The limited run seems to be ending two months early according to new advertisements and also all ticket sales after that date are removed on the LCT website.
Check out my eBay page for sales on Playbills!!
www.ebay.com/usr/missvirginiahamm
InTheBathroom1 said: "I think it’s a commercial venture at LCT, I don’t think it’s an LCT show. I"
It believe it's a joint production between LCT and the other producers. LCT is listed as one of the producers, it's listed on their website, and they implement their ticket polices like LincTix - so it's definitely an LCT show. But I believe you may be right that the other producers have a commercial stake in the show, and that's why the low numbers are forcing them to close. To be honest, I don't really know the financial logistics of a non-profit partnering with commercial producers (though I know it isn't uncommon) - but it seems logical enough.
This is a commercial production, and the run has always been for just 12 weeks (through November 30), presumably because Succession is going to have to start filming again. Where had you seen a January closing date?
"The play is a commercial production, with a team led by [Jeffery] Richards, taking place in a nonprofit house, Lincoln Center Theater. The producers....are renting the space from the nonprofit, according to a spokesman for Lincoln Center Theater, but the nonprofit’s members will have an early opportunity to purchase tickets (starting Monday) and the theater is credited as a co-producer; the arrangement is similar to that for “Ann” in 2013."
(I wouldn't be surprised if the closing date was moved to early November, though.)

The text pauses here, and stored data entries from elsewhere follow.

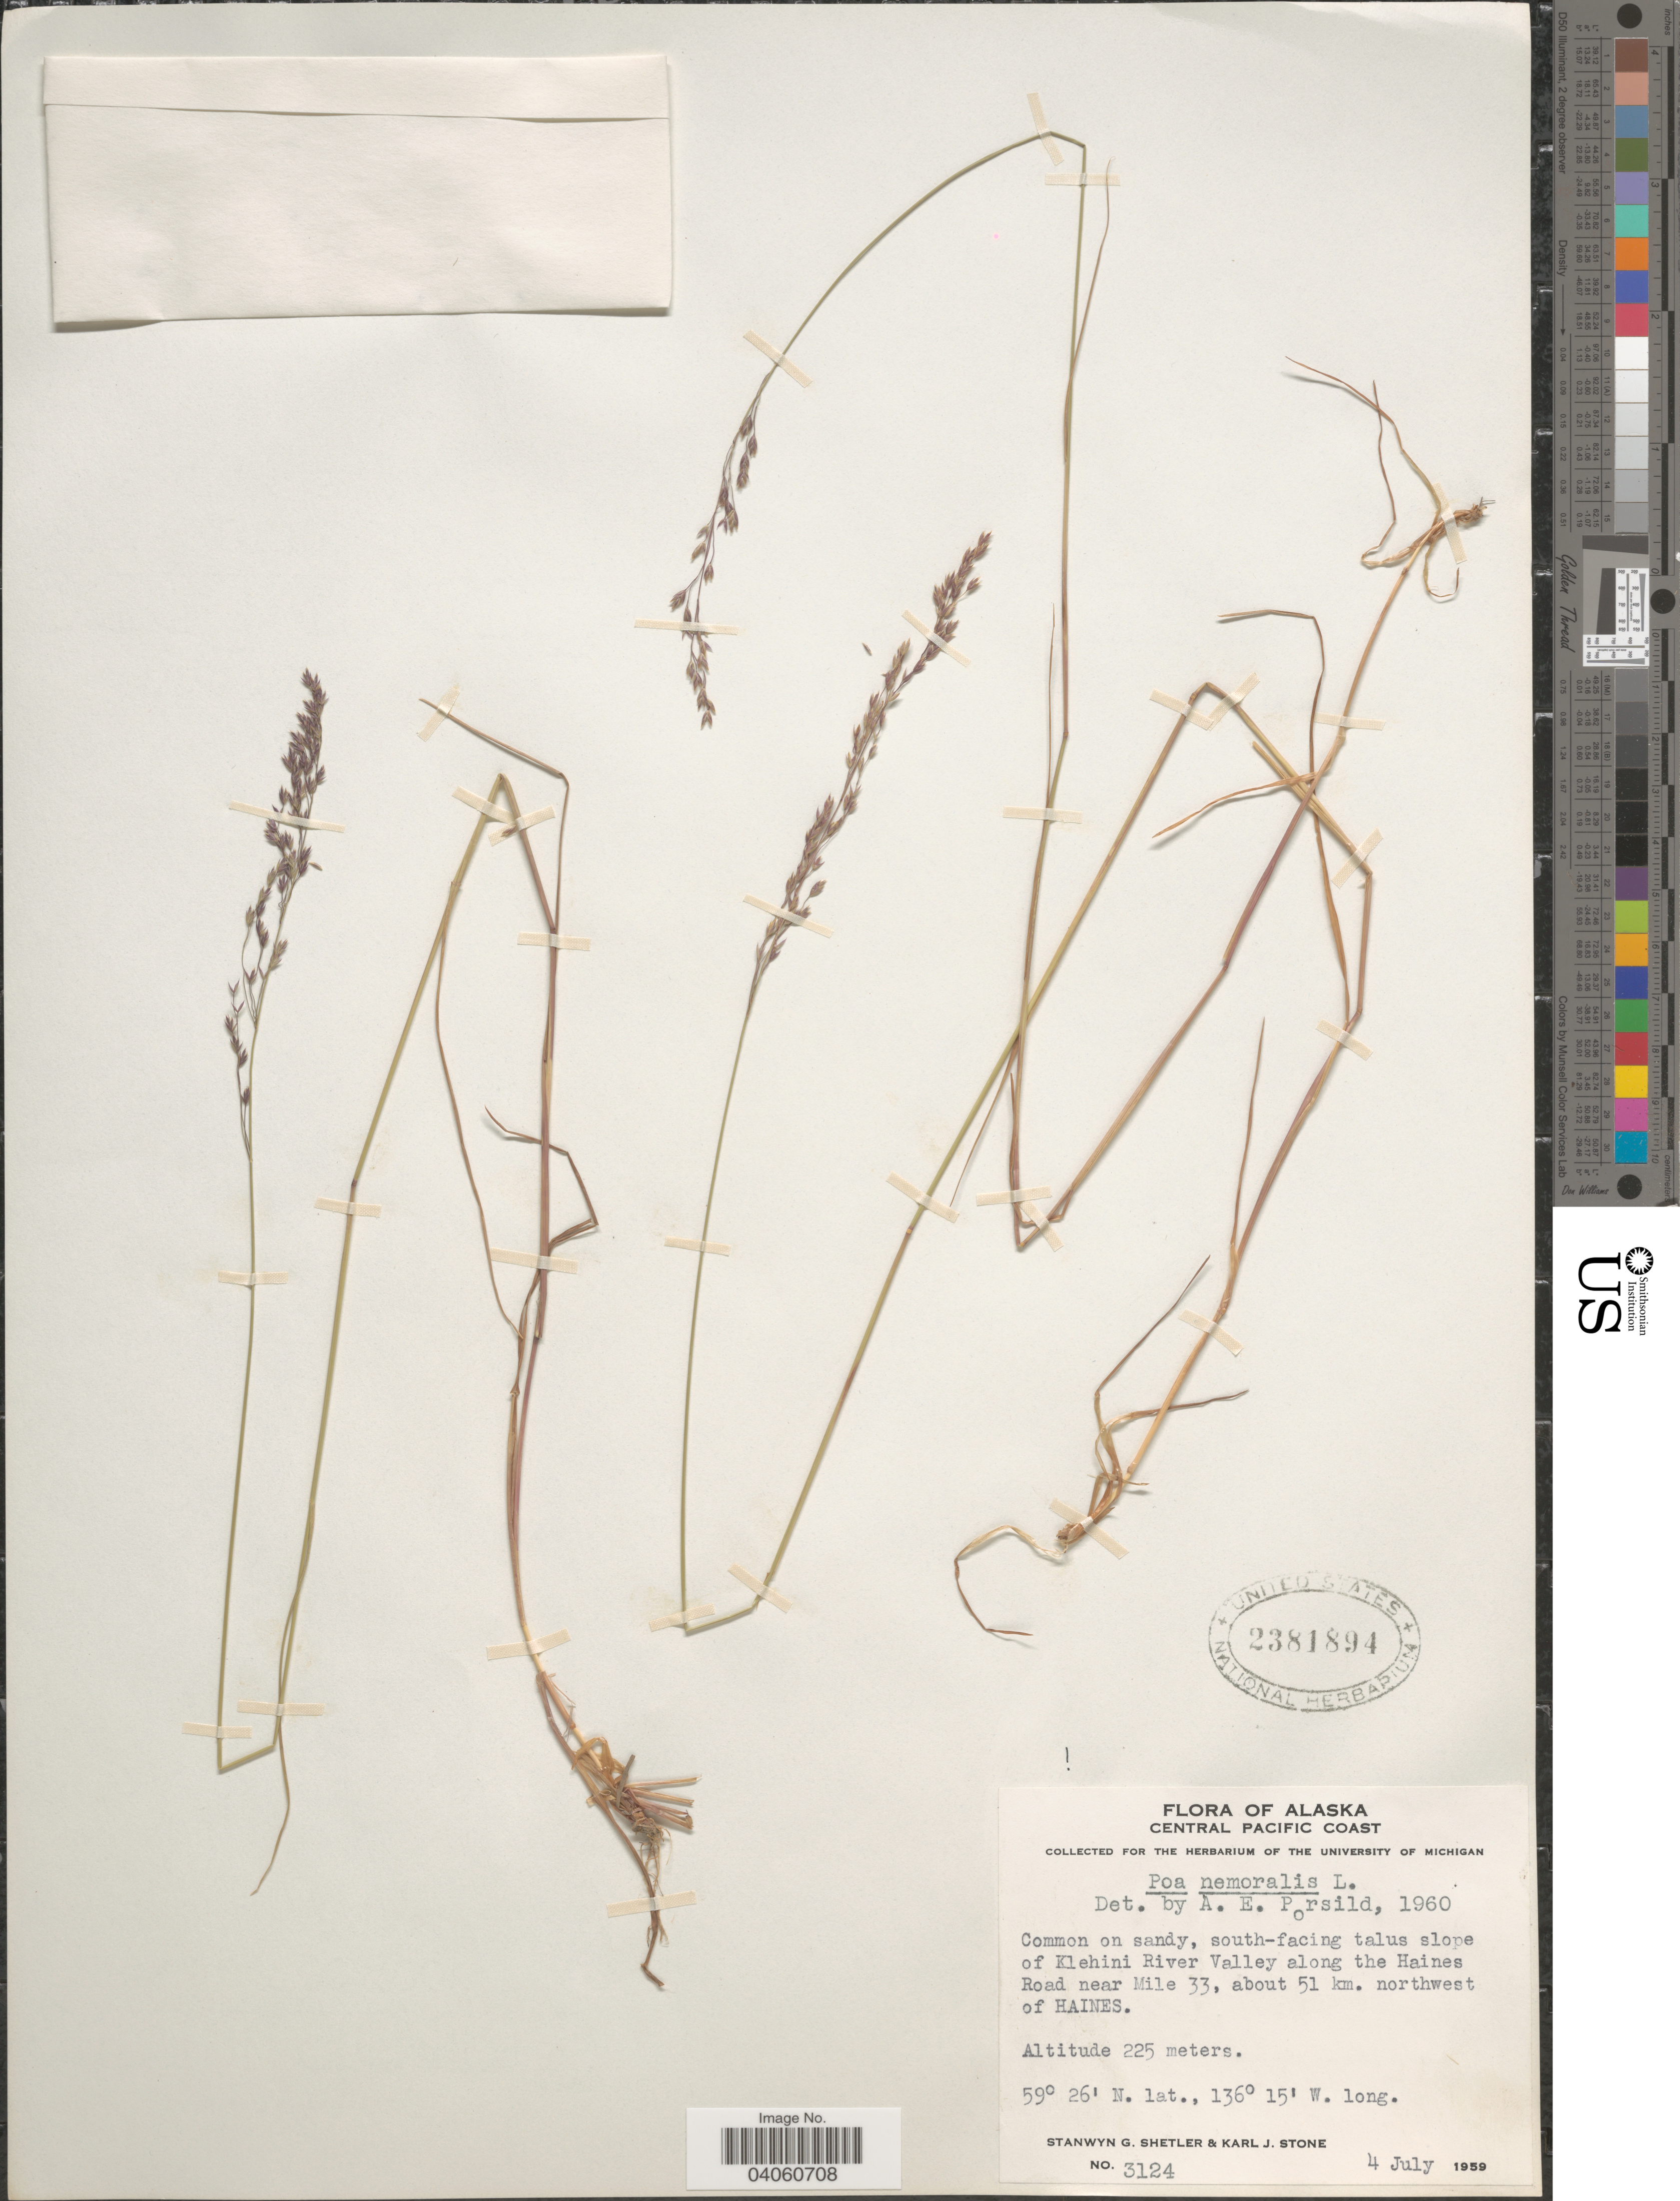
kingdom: Plantae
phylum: Tracheophyta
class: Liliopsida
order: Poales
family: Poaceae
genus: Poa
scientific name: Poa nemoralis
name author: L.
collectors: S. Shetler & K. J. Stone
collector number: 3124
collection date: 1959-07-04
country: United States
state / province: Alaska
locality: Central Pacific Coast. South-facing talus slope of Klehini River Valley along the Haines Road near Mile 33, about 51 km. northwest of Haines.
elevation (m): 225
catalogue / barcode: US 2381894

Every announcement or advertisement that I've seen for the show indicated a closing date of November 30. As a LCT member who had a first opportunity to purchase tickets, the show was slated for a 3-month run including previews starting shortly after Labor Day and running through the end of November. Unless the show is announced to close earlier than November 30, then it's closing as originally scheduled.
A very bad play -- a staged reading of a wikipedia entry, with Brian Cox's performance as J. Edgar Hoover being a particular drag on the play, especially damaging since he's actually cast in the role of LBJ. Some other actors stand around and deliver barely disguised historical exposition with varying degrees of commitment.
Plenty of empty seats. Looked like the mezzanine was deserted.
"If they can get you asking the wrong questions, they don't have to worry about the answers." Thomas Pynchon, GRAVITY'S RAINBOW
"Reality is that which, when you stop believing in it, doesn't go away." Philip K. Dick
My blog: http://www.roscoewrites.blogspot.com/
I went into this with low expectations, but I enjoyed it quite a bit. I did not see All The Way on stage, so I can’t compare it to that. On its own merits, it was not a great play — it was very episodic and did not build as well as it could — but I was never bored, I got a little education, and it kept my interest.
I thought Brian Cox was excellent. I disagree with those who compare his performance to All The Way and say it was lacking. Not because I have an opinion of a performance that I did not even see on stage, but because the LBJ in All The Way was not the same LBJ as in this play. He was worn out, discouraged, wrongly focused, etc.
Never gonna win any awards, pales in a comparison to recent Slave Play and The Sound Inside, but still a worthwhile night in the theatre.
Closing out my Autumn trip, I saw 7 shows, loved 4 (Moulin Rouge, Oklahoma, The Sound Inside, Slave Play, liked Betrayal and The.Great Society, and hated (intensely disliked?) Hadestown. Not a bad average, but still surprised re my reaction to Hadestown. I read all the reviews and still didn’t expect It to be so IMO unrelentlessly drab, repetitive,
I guess the 2018 / 2019 musical season was just not for me. Disliked Tootsie a lot; indifferent to The Prom; intensely disliked Hadestown; and still have zero interest in seeing Ain’t Too Proud. In the 2019 / 2020 season, only saw One so far, MR, and loved it.
Dave13 said: "Makes no sense to close before the Holidays, which tends to be the most lucrative time of the year. "
Shows like this do not benefit an iota from the holidays. Typically dramas that are doing middling business do worse during the holidays, because everyone wants to see musicals, plays with stars in them, or in demand dramas. So, there is no benefit keeping this open through the holidays...it will probably lose less money this way.